Like wool and alpaca, the cotton fibres (lint) are carded to remove any remaining debris and any fibres shorter than 1 – 1 ¾“ (2.5-4.5 cm). The carders also align the lint into a sliver that can then be spun into a fine, high-twist yarn that is either woven or knit into fabric.
Cotton is known for being lightweight, cool and very breathable. While it is prone to wrinkling, cotton has excellent drape and an unmatched versatility. Not surprisingly, it is the world’s most popular fibre.
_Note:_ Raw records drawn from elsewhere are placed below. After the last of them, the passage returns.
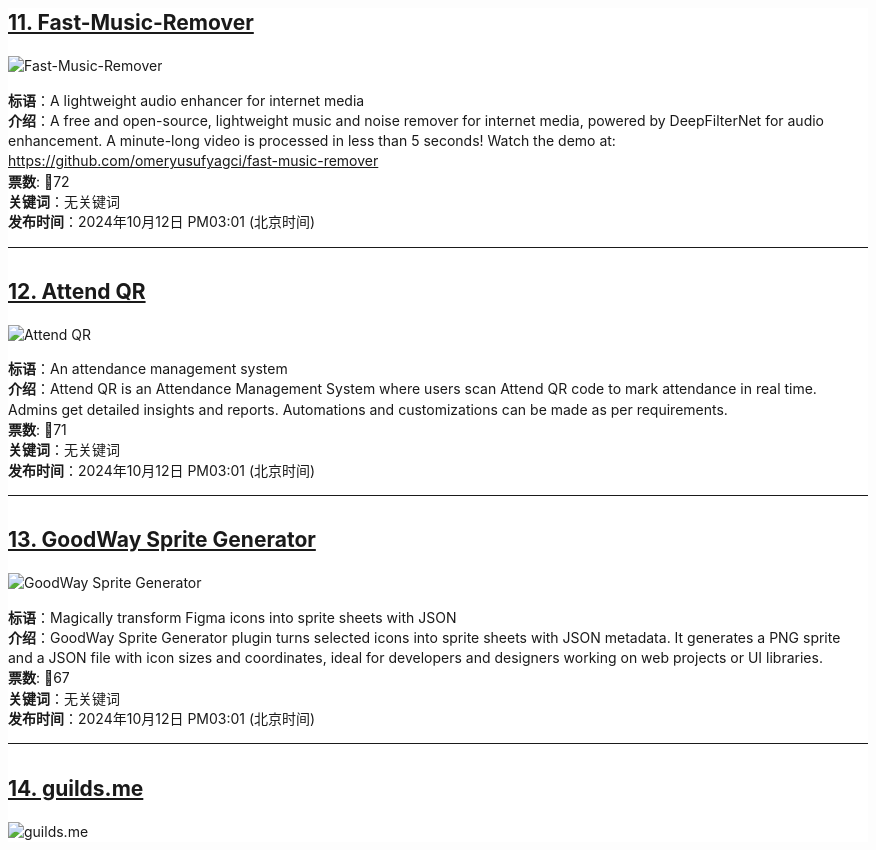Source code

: 
## [11. Fast-Music-Remover](https://www.producthunt.com/posts/fast-music-remover?utm_campaign=producthunt-api&utm_medium=api-v2&utm_source=Application%3A+DailyHunter+%28ID%3A+140760%29)  
![Fast-Music-Remover](https://ph-files.imgix.net/40f1d087-9176-4101-824c-a4d69197900f.png?auto=format&fit=crop&frame=1&h=512&w=1024)  

**标语**：A lightweight audio enhancer for internet media  
**介绍**：A free and open-source, lightweight music and noise remover for internet media, powered by DeepFilterNet for audio enhancement. A minute-long video is processed in less than 5 seconds! Watch the demo at: https://github.com/omeryusufyagci/fast-music-remover  
**票数**: 🔺72  
**关键词**：无关键词  
**发布时间**：2024年10月12日 PM03:01 (北京时间)  

---

## [12. Attend QR](https://www.producthunt.com/posts/attend-qr?utm_campaign=producthunt-api&utm_medium=api-v2&utm_source=Application%3A+DailyHunter+%28ID%3A+140760%29)  
![Attend QR](https://ph-files.imgix.net/c5f7f844-61bb-4c92-8d4c-c97dd0016b6f.png?auto=format&fit=crop&frame=1&h=512&w=1024)  

**标语**：An attendance management system  
**介绍**：Attend QR is an Attendance Management System where users scan Attend QR code to mark attendance in real time. Admins get detailed insights and reports. Automations and customizations can be made as per requirements.  
**票数**: 🔺71  
**关键词**：无关键词  
**发布时间**：2024年10月12日 PM03:01 (北京时间)  

---

## [13. GoodWay Sprite Generator](https://www.producthunt.com/posts/goodway-sprite-generator?utm_campaign=producthunt-api&utm_medium=api-v2&utm_source=Application%3A+DailyHunter+%28ID%3A+140760%29)  
![GoodWay Sprite Generator](https://ph-files.imgix.net/2340f160-0d53-4199-b0f7-39f5458fc3a0.jpeg?auto=format&fit=crop&frame=1&h=512&w=1024)  

**标语**：Magically transform Figma icons into sprite sheets with JSON  
**介绍**：GoodWay Sprite Generator plugin turns selected icons into sprite sheets with JSON metadata. It generates a PNG sprite and a JSON file with icon sizes and coordinates, ideal for developers and designers working on web projects or UI libraries.  
**票数**: 🔺67  
**关键词**：无关键词  
**发布时间**：2024年10月12日 PM03:01 (北京时间)  

---

## [14. guilds.me](https://www.producthunt.com/posts/guilds-me?utm_campaign=producthunt-api&utm_medium=api-v2&utm_source=Application%3A+DailyHunter+%28ID%3A+140760%29)  
![guilds.me](https://ph-files.imgix.net/84168013-919c-4668-ac77-e5e7aff752f4.png?auto=format&fit=crop&frame=1&h=512&w=1024)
The average Canadian contributes 14 kg of textile waste to the landfill every year. Discovering ways to upcycle our used clothing can significantly reduce this waste. Denim, the fabric used to make our jeans, is made from cotton. Cotton’s inherent strength allows the denim fabric to be reused by cutting the fabric into strips and re-spinning it. The Peggy Sue Collections incorporate upcycled denim yarn into our handwoven fabrics.
natural shed antler, wood, zippers,
Natural Shed Antler
Harvesting deer and moose for their antlers is not legal in Canada. However, antlers that are shed naturally every winter can be collected legally in Canadian forests. Antler is a very durable and strong substance, far outstripping wood in its hardness.The Peggy Sue Collection uses naturally shed antler from deer and moose to craft buttons and toggles.
Our buttons are hand crafted in Ontario from local hard woods. Supplied by Canadian Ewe, these beautiful creations are their own small works of art.
Sourcing North American-made zippers is a difficult task. At the moment we use metal zippers from YKK, a fastener product company from the USA that has been in business of 75 years.